- Aim of the task -
Nothing but the lines from the start of the entries through the line holding "[72,172,379,186] [72,197,198,209] specification" is to be repeated, exactly and with pictures excluded.

Data extracted from a collection
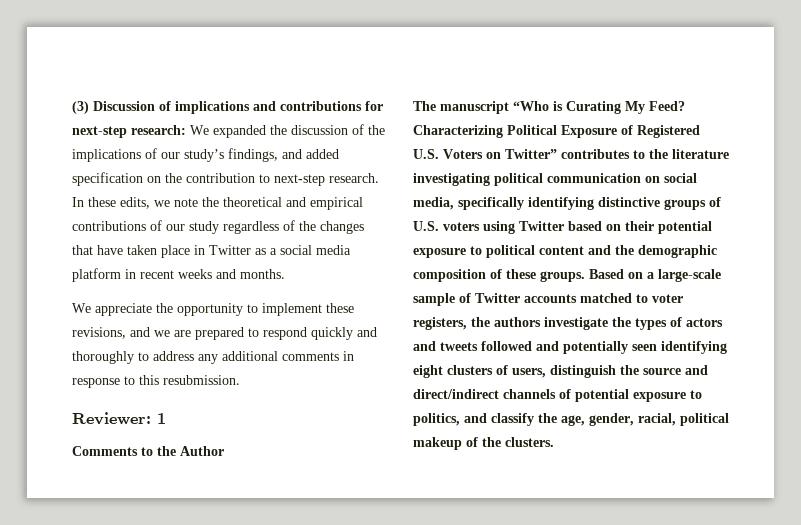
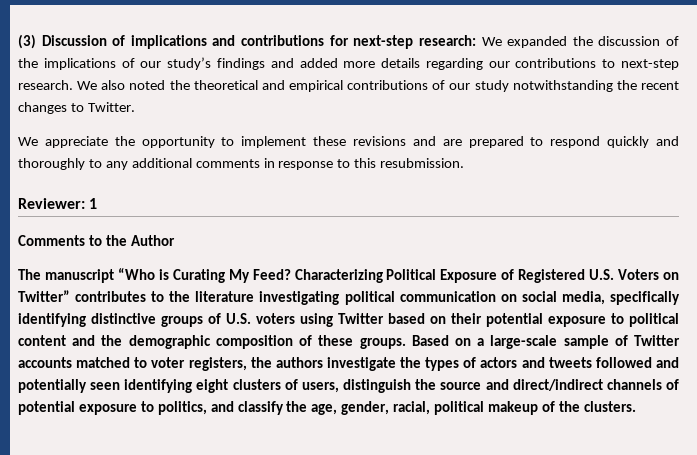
[228,148,278,162] findings, -> [216,58,265,70] findings
[72,172,379,186] [72,197,198,209] specification on the contribution to next-step research. In these edits, we note -> [343,58,679,70] [18,80,166,90] more details regarding our contributions to next-step research. We also noted
[223,220,364,234] [72,245,351,258] [72,268,285,282] regardless of the changes that have taken place in Twitter as a social media platform in recent weeks and months. -> [512,80,679,92] [18,102,135,114] notwithstanding the recent changes to Twitter.
[72,327,170,339] revisions, and we -> [352,136,436,146] revisions and
[153,351,194,361] address -> (102, 163) none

- Written response -
[228,148,278,162] findings, -> [216,58,265,70] findings
[72,172,379,186] [72,197,198,209] specification on the contribution to next-step research. In these edits, we note -> [343,58,679,70] [18,80,166,90] more details regarding our contributions to next-step research. We also noted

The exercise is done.